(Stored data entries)
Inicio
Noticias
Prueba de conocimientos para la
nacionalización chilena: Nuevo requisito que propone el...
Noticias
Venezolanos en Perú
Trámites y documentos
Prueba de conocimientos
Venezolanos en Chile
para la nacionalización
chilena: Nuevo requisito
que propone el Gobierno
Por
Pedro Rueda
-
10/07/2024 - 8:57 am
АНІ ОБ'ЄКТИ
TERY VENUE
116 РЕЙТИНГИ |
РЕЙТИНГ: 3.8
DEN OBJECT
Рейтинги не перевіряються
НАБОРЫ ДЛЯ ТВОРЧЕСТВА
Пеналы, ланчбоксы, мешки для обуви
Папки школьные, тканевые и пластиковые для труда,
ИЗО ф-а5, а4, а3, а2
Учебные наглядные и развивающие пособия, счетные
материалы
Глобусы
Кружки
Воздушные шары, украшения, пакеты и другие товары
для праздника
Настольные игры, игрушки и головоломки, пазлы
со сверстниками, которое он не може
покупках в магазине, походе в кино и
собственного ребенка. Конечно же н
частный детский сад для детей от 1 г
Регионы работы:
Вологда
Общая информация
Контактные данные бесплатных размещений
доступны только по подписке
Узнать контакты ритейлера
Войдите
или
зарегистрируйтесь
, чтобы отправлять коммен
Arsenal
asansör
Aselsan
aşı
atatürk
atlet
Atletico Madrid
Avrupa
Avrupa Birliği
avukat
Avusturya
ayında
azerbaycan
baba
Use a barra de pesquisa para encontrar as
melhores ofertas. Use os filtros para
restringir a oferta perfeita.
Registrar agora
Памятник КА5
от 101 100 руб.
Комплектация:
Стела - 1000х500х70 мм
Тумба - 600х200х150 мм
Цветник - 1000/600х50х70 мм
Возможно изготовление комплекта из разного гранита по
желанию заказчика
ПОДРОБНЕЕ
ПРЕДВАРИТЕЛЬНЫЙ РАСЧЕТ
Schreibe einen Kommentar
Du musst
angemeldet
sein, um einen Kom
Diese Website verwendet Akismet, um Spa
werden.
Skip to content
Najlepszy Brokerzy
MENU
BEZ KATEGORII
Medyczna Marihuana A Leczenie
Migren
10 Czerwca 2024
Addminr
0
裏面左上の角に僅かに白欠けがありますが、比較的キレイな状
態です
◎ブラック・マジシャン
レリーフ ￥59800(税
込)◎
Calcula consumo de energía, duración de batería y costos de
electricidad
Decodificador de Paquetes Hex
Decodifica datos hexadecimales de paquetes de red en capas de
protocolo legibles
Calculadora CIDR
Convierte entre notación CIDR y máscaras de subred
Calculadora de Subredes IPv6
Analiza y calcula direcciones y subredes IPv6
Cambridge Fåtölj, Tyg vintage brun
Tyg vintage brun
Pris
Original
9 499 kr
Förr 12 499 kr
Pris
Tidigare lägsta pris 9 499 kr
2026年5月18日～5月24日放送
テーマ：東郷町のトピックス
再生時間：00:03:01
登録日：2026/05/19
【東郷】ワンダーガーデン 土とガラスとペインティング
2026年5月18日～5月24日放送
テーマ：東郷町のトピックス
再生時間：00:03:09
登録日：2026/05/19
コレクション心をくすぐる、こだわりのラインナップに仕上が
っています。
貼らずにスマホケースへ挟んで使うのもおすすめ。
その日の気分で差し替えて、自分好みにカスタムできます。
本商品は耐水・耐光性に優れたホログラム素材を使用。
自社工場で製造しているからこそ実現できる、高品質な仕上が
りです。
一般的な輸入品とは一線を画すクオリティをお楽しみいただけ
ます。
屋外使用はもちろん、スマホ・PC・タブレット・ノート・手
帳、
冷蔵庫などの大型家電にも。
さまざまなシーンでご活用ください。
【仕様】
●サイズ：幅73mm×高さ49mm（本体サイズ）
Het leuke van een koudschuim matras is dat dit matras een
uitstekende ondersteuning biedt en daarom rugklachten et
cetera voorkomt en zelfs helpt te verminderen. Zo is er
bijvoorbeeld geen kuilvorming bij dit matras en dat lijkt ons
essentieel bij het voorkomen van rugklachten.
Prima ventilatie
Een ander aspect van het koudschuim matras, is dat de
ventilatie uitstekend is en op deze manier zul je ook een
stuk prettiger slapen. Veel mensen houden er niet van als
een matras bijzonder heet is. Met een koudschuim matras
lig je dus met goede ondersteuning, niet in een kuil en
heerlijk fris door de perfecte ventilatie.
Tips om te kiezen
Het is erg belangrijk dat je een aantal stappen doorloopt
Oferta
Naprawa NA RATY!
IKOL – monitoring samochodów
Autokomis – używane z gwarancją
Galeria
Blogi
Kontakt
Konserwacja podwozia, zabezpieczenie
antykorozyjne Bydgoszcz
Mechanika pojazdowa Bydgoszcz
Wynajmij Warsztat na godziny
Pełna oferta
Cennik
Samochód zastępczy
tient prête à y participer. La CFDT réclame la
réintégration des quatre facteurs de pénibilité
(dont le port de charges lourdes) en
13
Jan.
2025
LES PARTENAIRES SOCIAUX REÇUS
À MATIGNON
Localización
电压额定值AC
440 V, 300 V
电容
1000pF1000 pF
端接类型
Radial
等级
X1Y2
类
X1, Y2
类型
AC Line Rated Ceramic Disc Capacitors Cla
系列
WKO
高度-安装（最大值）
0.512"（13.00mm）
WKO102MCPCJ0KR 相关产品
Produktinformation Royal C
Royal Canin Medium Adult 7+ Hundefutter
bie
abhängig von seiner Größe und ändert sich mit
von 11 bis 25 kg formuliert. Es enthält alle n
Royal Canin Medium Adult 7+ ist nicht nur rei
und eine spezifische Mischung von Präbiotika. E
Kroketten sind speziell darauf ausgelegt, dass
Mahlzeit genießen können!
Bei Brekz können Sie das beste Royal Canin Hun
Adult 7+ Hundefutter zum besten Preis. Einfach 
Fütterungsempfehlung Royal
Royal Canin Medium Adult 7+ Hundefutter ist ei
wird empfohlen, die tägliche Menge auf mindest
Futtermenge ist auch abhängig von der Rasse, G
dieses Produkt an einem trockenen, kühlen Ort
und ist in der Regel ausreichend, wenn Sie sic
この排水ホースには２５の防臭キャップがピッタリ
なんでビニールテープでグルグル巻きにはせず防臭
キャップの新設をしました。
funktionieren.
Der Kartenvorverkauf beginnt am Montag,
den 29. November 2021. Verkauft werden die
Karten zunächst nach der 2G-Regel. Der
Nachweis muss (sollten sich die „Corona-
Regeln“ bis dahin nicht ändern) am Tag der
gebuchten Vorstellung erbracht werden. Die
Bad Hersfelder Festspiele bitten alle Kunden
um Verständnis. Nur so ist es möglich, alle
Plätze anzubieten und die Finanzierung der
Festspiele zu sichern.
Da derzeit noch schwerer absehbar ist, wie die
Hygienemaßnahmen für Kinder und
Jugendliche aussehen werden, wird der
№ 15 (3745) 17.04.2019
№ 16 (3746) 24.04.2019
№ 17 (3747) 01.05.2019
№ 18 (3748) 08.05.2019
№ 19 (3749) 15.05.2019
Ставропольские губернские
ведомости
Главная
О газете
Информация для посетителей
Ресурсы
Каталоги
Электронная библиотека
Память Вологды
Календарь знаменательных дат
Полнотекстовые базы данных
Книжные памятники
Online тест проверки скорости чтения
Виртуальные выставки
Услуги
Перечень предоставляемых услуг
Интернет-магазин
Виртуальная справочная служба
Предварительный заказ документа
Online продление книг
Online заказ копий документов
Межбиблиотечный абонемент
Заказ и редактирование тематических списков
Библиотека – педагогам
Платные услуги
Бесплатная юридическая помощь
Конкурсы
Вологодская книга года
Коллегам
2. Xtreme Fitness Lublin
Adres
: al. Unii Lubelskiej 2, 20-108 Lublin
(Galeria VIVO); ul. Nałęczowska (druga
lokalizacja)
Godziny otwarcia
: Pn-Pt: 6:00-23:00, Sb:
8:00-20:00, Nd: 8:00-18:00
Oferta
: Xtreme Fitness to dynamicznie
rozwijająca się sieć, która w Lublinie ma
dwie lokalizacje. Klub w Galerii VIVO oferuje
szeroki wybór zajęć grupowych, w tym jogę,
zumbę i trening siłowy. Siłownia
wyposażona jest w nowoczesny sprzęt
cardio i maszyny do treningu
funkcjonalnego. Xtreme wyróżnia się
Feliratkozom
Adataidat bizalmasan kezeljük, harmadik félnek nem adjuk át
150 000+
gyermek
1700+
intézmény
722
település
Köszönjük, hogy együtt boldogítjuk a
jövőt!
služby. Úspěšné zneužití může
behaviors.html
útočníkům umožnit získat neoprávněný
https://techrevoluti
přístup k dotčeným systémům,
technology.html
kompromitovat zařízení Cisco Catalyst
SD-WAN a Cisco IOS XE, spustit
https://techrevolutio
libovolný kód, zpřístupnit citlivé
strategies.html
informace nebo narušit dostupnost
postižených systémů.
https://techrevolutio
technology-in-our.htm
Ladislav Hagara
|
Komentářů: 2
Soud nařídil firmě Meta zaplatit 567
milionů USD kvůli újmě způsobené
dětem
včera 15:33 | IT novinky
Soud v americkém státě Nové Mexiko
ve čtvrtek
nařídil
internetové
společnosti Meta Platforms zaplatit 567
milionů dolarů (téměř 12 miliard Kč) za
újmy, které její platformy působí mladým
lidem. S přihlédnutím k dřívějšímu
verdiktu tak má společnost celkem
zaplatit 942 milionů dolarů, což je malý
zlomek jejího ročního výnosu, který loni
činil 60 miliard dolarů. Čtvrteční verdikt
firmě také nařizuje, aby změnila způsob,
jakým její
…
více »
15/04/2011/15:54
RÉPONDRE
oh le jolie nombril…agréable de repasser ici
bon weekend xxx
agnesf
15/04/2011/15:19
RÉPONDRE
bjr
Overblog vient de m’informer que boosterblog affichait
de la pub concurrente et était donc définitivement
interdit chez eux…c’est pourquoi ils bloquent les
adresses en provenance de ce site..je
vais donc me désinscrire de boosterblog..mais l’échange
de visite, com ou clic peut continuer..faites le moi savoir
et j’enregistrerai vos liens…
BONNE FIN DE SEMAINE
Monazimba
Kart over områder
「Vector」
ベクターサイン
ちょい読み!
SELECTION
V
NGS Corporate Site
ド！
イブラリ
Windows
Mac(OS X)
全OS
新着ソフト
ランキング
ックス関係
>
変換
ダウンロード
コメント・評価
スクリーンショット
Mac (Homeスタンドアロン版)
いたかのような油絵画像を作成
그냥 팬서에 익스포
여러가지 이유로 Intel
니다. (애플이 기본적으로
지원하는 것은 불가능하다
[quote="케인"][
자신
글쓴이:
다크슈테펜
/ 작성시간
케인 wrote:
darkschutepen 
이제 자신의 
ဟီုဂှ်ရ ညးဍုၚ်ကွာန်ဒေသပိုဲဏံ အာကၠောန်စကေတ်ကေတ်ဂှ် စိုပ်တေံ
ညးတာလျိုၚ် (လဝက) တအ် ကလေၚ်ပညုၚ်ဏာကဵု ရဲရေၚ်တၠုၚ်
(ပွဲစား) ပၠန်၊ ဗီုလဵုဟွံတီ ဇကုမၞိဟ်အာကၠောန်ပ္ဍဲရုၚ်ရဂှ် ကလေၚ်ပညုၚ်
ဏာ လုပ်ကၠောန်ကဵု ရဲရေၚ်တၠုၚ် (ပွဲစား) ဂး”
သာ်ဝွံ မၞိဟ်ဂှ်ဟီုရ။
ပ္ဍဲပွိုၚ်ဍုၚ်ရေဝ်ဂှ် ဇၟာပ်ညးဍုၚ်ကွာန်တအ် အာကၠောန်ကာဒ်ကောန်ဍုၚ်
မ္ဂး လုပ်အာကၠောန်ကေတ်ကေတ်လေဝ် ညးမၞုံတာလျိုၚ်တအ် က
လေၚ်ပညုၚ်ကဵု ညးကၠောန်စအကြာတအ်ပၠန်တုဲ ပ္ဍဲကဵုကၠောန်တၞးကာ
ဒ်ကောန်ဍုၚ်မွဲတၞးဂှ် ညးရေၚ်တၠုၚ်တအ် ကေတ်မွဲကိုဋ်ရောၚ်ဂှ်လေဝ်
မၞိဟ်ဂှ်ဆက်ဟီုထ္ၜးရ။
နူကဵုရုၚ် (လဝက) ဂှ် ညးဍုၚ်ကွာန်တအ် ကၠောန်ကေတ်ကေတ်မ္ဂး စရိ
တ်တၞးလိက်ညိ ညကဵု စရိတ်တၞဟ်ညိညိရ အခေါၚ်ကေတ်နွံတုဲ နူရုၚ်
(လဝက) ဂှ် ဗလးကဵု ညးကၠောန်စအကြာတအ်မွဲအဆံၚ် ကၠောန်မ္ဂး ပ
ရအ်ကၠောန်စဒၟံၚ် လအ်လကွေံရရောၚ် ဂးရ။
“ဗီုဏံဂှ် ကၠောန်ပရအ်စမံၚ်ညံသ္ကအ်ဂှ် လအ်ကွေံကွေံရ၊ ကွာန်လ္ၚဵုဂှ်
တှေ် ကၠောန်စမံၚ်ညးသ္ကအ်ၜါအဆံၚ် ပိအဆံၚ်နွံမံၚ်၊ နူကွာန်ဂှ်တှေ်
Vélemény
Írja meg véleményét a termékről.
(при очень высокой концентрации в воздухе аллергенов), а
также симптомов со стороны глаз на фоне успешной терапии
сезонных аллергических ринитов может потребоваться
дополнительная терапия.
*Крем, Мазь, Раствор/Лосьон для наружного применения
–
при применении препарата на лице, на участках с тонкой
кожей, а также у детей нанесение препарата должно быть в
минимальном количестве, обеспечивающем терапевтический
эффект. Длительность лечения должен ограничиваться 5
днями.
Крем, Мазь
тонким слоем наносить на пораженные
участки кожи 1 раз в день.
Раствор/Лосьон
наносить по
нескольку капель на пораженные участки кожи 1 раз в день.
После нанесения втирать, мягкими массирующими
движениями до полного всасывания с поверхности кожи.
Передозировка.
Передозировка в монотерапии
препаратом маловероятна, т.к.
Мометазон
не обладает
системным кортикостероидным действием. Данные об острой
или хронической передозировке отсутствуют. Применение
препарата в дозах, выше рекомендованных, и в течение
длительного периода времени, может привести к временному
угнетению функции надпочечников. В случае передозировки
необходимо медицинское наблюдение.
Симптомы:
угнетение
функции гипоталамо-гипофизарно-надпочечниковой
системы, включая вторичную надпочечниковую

• Task item: What is asked for is an exact copy of the lines above from the one containing "여러가지 이유로 Intel" through the one containing "нескольку капель на", and only those.

• Solution for this problem:
여러가지 이유로 Intel
니다. (애플이 기본적으로
지원하는 것은 불가능하다
[quote="케인"][
자신
글쓴이:
다크슈테펜
/ 작성시간
케인 wrote:
darkschutepen 
이제 자신의 
ဟီုဂှ်ရ ညးဍုၚ်ကွာန်ဒေသပိုဲဏံ အာကၠောန်စကေတ်ကေတ်ဂှ် စိုပ်တေံ
ညးတာလျိုၚ် (လဝက) တအ် ကလေၚ်ပညုၚ်ဏာကဵု ရဲရေၚ်တၠုၚ်
(ပွဲစား) ပၠန်၊ ဗီုလဵုဟွံတီ ဇကုမၞိဟ်အာကၠောန်ပ္ဍဲရုၚ်ရဂှ် ကလေၚ်ပညုၚ်
ဏာ လုပ်ကၠောန်ကဵု ရဲရေၚ်တၠုၚ် (ပွဲစား) ဂး”
သာ်ဝွံ မၞိဟ်ဂှ်ဟီုရ။
ပ္ဍဲပွိုၚ်ဍုၚ်ရေဝ်ဂှ် ဇၟာပ်ညးဍုၚ်ကွာန်တအ် အာကၠောန်ကာဒ်ကောန်ဍုၚ်
မ္ဂး လုပ်အာကၠောန်ကေတ်ကေတ်လေဝ် ညးမၞုံတာလျိုၚ်တအ် က
လေၚ်ပညုၚ်ကဵု ညးကၠောန်စအကြာတအ်ပၠန်တုဲ ပ္ဍဲကဵုကၠောန်တၞးကာ
ဒ်ကောန်ဍုၚ်မွဲတၞးဂှ် ညးရေၚ်တၠုၚ်တအ် ကေတ်မွဲကိုဋ်ရောၚ်ဂှ်လေဝ်
မၞိဟ်ဂှ်ဆက်ဟီုထ္ၜးရ။
နူကဵုရုၚ် (လဝက) ဂှ် ညးဍုၚ်ကွာန်တအ် ကၠောန်ကေတ်ကေတ်မ္ဂး စရိ
တ်တၞးလိက်ညိ ညကဵု စရိတ်တၞဟ်ညိညိရ အခေါၚ်ကေတ်နွံတုဲ နူရုၚ်
(လဝက) ဂှ် ဗလးကဵု ညးကၠောန်စအကြာတအ်မွဲအဆံၚ် ကၠောန်မ္ဂး ပ
ရအ်ကၠောန်စဒၟံၚ် လအ်လကွေံရရောၚ် ဂးရ။
“ဗီုဏံဂှ် ကၠောန်ပရအ်စမံၚ်ညံသ္ကအ်ဂှ် လအ်ကွေံကွေံရ၊ ကွာန်လ္ၚဵုဂှ်
တှေ် ကၠောန်စမံၚ်ညးသ္ကအ်ၜါအဆံၚ် ပိအဆံၚ်နွံမံၚ်၊ နူကွာန်ဂှ်တှေ်
Vélemény
Írja meg véleményét a termékről.
(при очень высокой концентрации в воздухе аллергенов), а
также симптомов со стороны глаз на фоне успешной терапии
сезонных аллергических ринитов может потребоваться
дополнительная терапия.
*Крем, Мазь, Раствор/Лосьон для наружного применения
–
при применении препарата на лице, на участках с тонкой
кожей, а также у детей нанесение препарата должно быть в
минимальном количестве, обеспечивающем терапевтический
эффект. Длительность лечения должен ограничиваться 5
днями.
Крем, Мазь
тонким слоем наносить на пораженные
участки кожи 1 раз в день.
Раствор/Лосьон
наносить по
нескольку капель на пораженные участки кожи 1 раз в день.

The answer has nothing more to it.